By the time she graduated from high school and left for Skidmore College in Saratoga Springs, NY, Michelle had a goal. "If I wasn't going to be a dancer, I could be a body of appreciation and share that. " She would take her passion for dance in a different direction. Utilizing her unstoppable energy and creative drive, she pushed Skidmore into letting her design her own major. She became the school's first Arts Administration major. It became a permanent part of the school's curriculum. She eventually got a Master's in Education and a certificate in business administration. And she achieved her life's dream of working with George Balanchine at the New York City Ballet.
In the late 70s, Michelle learned that the New York City Ballet (NYCB) needed a receptionist. She applied and got the job. Being a self-starter, who seized opportunities and pushed the limits, she realized that the NYCB had no real education or outreach program. This was her place. Within six weeks she talked her way into becoming assistant director of education.
Mr. Balanchine was interested in providing "student matinees" to introduce ballet to elementary school students in the NYC school districts. Michelle had the task of informing the fearsome Mr. Balanchine that his plan wouldn't work.but she had another idea. Ultimately, with his support, she developed a program for 4th and 5th grade students in NYC school districts. The first event was hosted by Robin Williams. 2500 schoolchildren were delivered by bus to Lincoln Center and seated within 28 minutes. At the conclusion Mr. Balanchine gave her a simple nod-the highest accolade she could have achieved. The program continued.
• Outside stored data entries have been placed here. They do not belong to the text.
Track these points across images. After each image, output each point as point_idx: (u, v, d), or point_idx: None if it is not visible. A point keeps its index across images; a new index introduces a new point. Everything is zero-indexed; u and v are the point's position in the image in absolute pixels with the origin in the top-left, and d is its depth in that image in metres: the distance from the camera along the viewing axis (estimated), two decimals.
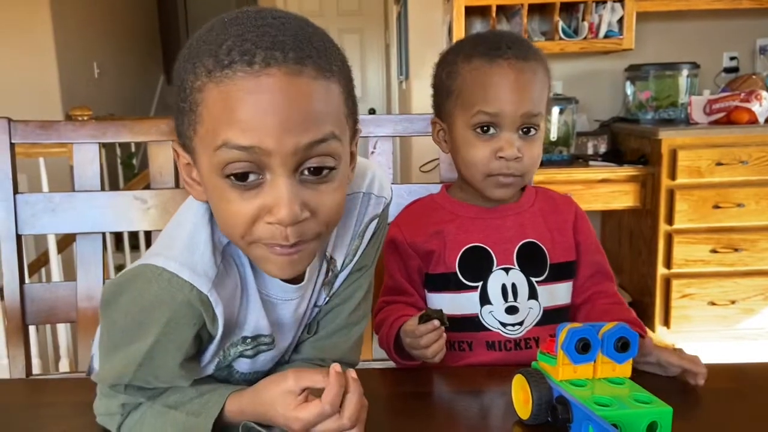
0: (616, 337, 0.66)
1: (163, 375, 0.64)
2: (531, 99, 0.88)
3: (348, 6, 5.30)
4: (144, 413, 0.66)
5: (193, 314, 0.60)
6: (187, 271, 0.59)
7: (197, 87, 0.55)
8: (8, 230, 1.06)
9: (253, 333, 0.68)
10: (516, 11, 2.83)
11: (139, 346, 0.61)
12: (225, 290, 0.62)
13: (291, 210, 0.55)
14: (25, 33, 4.02)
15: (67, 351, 2.45)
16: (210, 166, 0.56)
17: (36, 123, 1.08)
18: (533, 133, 0.90)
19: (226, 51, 0.53)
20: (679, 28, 3.06)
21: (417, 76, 3.21)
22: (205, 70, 0.54)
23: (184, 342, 0.62)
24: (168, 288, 0.58)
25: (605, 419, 0.60)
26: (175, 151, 0.62)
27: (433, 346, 0.81)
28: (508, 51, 0.88)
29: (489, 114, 0.88)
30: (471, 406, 0.75)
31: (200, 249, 0.61)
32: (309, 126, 0.54)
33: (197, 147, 0.58)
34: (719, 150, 2.54)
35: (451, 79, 0.92)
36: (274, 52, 0.53)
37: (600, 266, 0.98)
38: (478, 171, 0.91)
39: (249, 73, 0.53)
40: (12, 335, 1.07)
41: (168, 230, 0.66)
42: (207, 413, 0.63)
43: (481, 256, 0.93)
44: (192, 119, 0.56)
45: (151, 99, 6.17)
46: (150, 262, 0.59)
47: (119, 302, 0.61)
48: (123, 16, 5.53)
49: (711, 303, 2.64)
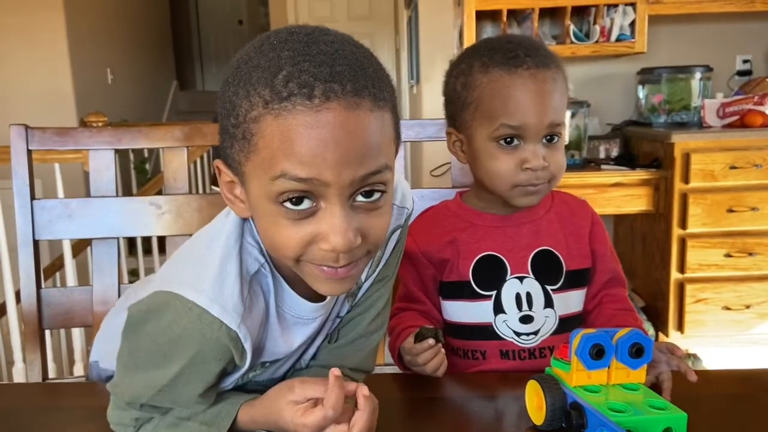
0: (630, 343, 0.66)
1: (181, 401, 0.65)
2: (554, 108, 0.86)
3: (359, 11, 5.32)
4: (157, 425, 0.67)
5: (221, 350, 0.60)
6: (217, 307, 0.59)
7: (253, 117, 0.54)
8: (25, 236, 1.08)
9: (272, 358, 0.68)
10: (527, 15, 2.82)
11: (162, 373, 0.62)
12: (252, 321, 0.63)
13: (346, 238, 0.56)
14: (40, 40, 4.07)
15: (82, 355, 2.47)
16: (263, 192, 0.56)
17: (53, 130, 1.10)
18: (557, 140, 0.89)
19: (283, 82, 0.53)
20: (692, 31, 3.04)
21: (428, 81, 3.21)
22: (261, 101, 0.53)
23: (208, 374, 0.63)
24: (198, 323, 0.59)
25: (620, 425, 0.60)
26: (218, 168, 0.62)
27: (431, 363, 0.81)
28: (527, 60, 0.85)
29: (512, 127, 0.86)
30: (484, 412, 0.76)
31: (230, 283, 0.60)
32: (365, 159, 0.55)
33: (249, 173, 0.57)
34: (733, 153, 2.52)
35: (468, 89, 0.90)
36: (333, 84, 0.52)
37: (614, 273, 0.98)
38: (504, 182, 0.89)
39: (308, 107, 0.52)
40: (29, 339, 1.08)
41: (193, 256, 0.65)
42: (219, 423, 0.64)
43: (495, 265, 0.93)
44: (245, 147, 0.55)
45: (163, 104, 6.22)
46: (180, 293, 0.59)
47: (146, 329, 0.62)
48: (136, 22, 5.59)
49: (725, 308, 2.62)
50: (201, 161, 3.67)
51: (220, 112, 0.58)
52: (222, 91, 0.59)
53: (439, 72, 1.01)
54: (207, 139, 1.15)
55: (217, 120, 0.60)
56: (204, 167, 3.73)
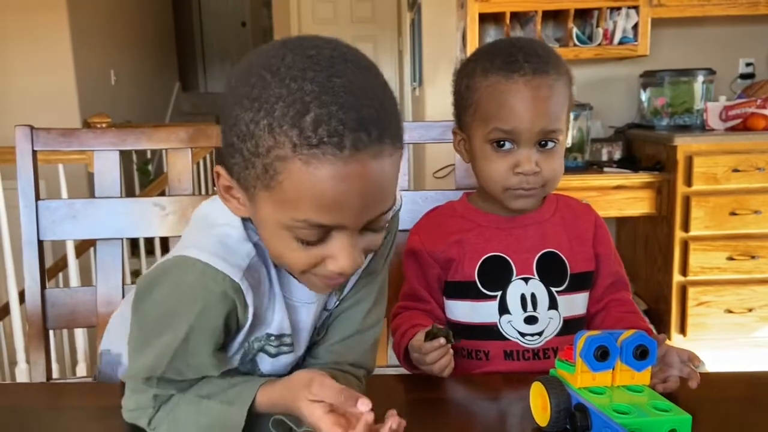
0: (635, 345, 0.66)
1: (197, 363, 0.66)
2: (547, 115, 0.87)
3: (362, 13, 5.33)
4: (176, 403, 0.68)
5: (226, 302, 0.63)
6: (219, 261, 0.62)
7: (278, 156, 0.54)
8: (30, 236, 1.08)
9: (278, 332, 0.70)
10: (530, 18, 2.83)
11: (173, 336, 0.64)
12: (255, 281, 0.65)
13: (354, 263, 0.59)
14: (44, 41, 4.08)
15: (85, 356, 2.48)
16: (278, 221, 0.58)
17: (58, 131, 1.10)
18: (552, 145, 0.89)
19: (311, 126, 0.53)
20: (695, 34, 3.04)
21: (430, 83, 3.22)
22: (288, 142, 0.54)
23: (216, 329, 0.64)
24: (201, 277, 0.61)
25: (624, 427, 0.60)
26: (218, 173, 0.62)
27: (439, 363, 0.81)
28: (525, 65, 0.86)
29: (505, 131, 0.88)
30: (488, 413, 0.76)
31: (232, 241, 0.64)
32: (382, 202, 0.59)
33: (263, 198, 0.58)
34: (735, 156, 2.52)
35: (470, 92, 0.92)
36: (361, 134, 0.54)
37: (618, 276, 0.98)
38: (496, 185, 0.91)
39: (338, 157, 0.53)
40: (33, 339, 1.08)
41: (196, 228, 0.68)
42: (241, 402, 0.65)
43: (501, 266, 0.93)
44: (265, 179, 0.56)
45: (166, 106, 6.23)
46: (183, 254, 0.62)
47: (153, 294, 0.64)
48: (139, 24, 5.60)
49: (728, 311, 2.62)
50: (204, 162, 3.68)
51: (230, 128, 0.58)
52: (230, 104, 0.58)
53: (442, 75, 1.02)
54: (211, 140, 1.15)
55: (220, 123, 0.61)
56: (207, 168, 3.73)
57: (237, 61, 4.71)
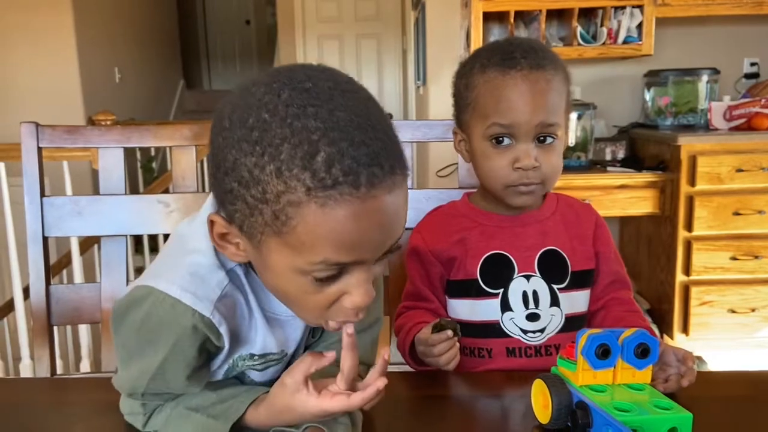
0: (636, 344, 0.66)
1: (174, 385, 0.67)
2: (545, 109, 0.87)
3: (366, 12, 5.33)
4: (169, 415, 0.69)
5: (197, 335, 0.62)
6: (188, 295, 0.61)
7: (291, 201, 0.52)
8: (35, 233, 1.09)
9: (261, 351, 0.70)
10: (534, 17, 2.83)
11: (150, 360, 0.64)
12: (229, 309, 0.64)
13: (370, 297, 0.58)
14: (49, 38, 4.09)
15: (89, 352, 2.49)
16: (292, 266, 0.56)
17: (63, 128, 1.10)
18: (550, 141, 0.90)
19: (324, 167, 0.51)
20: (699, 34, 3.04)
21: (434, 82, 3.22)
22: (301, 186, 0.51)
23: (190, 358, 0.64)
24: (172, 312, 0.61)
25: (625, 424, 0.60)
26: (212, 221, 0.59)
27: (446, 355, 0.82)
28: (522, 61, 0.87)
29: (503, 126, 0.88)
30: (490, 410, 0.76)
31: (203, 272, 0.62)
32: (396, 233, 0.57)
33: (271, 245, 0.56)
34: (739, 156, 2.52)
35: (468, 90, 0.92)
36: (374, 169, 0.52)
37: (618, 275, 0.98)
38: (497, 182, 0.91)
39: (355, 196, 0.52)
40: (38, 335, 1.09)
41: (170, 251, 0.67)
42: (225, 419, 0.65)
43: (502, 264, 0.94)
44: (275, 225, 0.54)
45: (170, 103, 6.24)
46: (154, 286, 0.61)
47: (126, 322, 0.64)
48: (144, 22, 5.61)
49: (730, 311, 2.61)
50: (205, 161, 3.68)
51: (227, 173, 0.55)
52: (222, 147, 0.55)
53: (446, 73, 1.03)
54: None
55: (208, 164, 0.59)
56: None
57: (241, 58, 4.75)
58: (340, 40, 5.34)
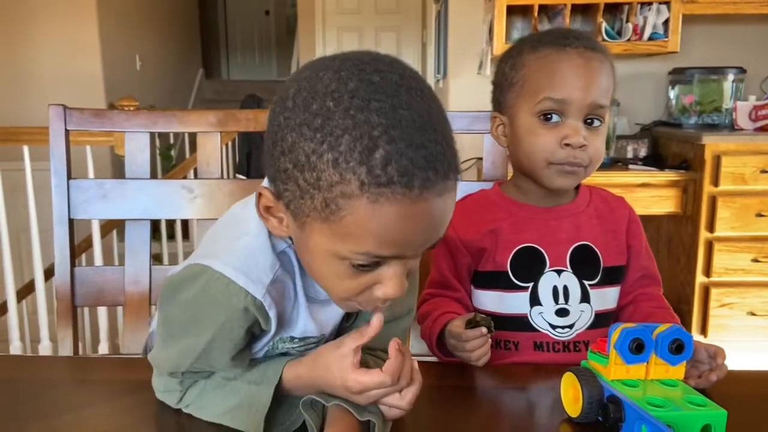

For almost 20 years the NYCB was her home and the dancers and musicians were her family. She designed programs and events that enabled people to "come into a new place and be changed." She had a big life in a big city during the heyday of American ballet.
In 2008 she came to Hilton Head to help care for her father (who has since passed away) and she is now caring for her mother. Her question for this stage of her life is "Who am I here?" She has never doubted for a minute she was meant to be here with her family. There is no regret. Slowly, things are emerging where she can use her talents, experience and energy. She is working with the Performing Arts Consortium in Hilton Head, which helps young musicians, and the Jazz Corner, which promotes the Hilton Head Jazz Camp for jazz students from ages 12 to 20. She also teaches courses for Lifelong Learning and at USCB.
She is still unstoppable. Her aesthetic appreciation fuels her relationships with the world, the arts, and the people she meets. She calls herself a synthesizer who uses everything to which she's exposed to create those connections-those gossamer threads-that hold our world and us together. "Through the arts we learn who we are; and if we are open, we can learn to reveal ourselves."
Up Close & Personal
Other Passion: Cats. Michelle rescued Gigi from the Hilton Head Humane Association, where she volunteers.
The Challenger: After she broke her back, Michelle questioned everything her Catholic nun/teachers taught her.
Reward: At graduation she won the Religious Prize, with the explanation, "The biggest doubters become the biggest believers."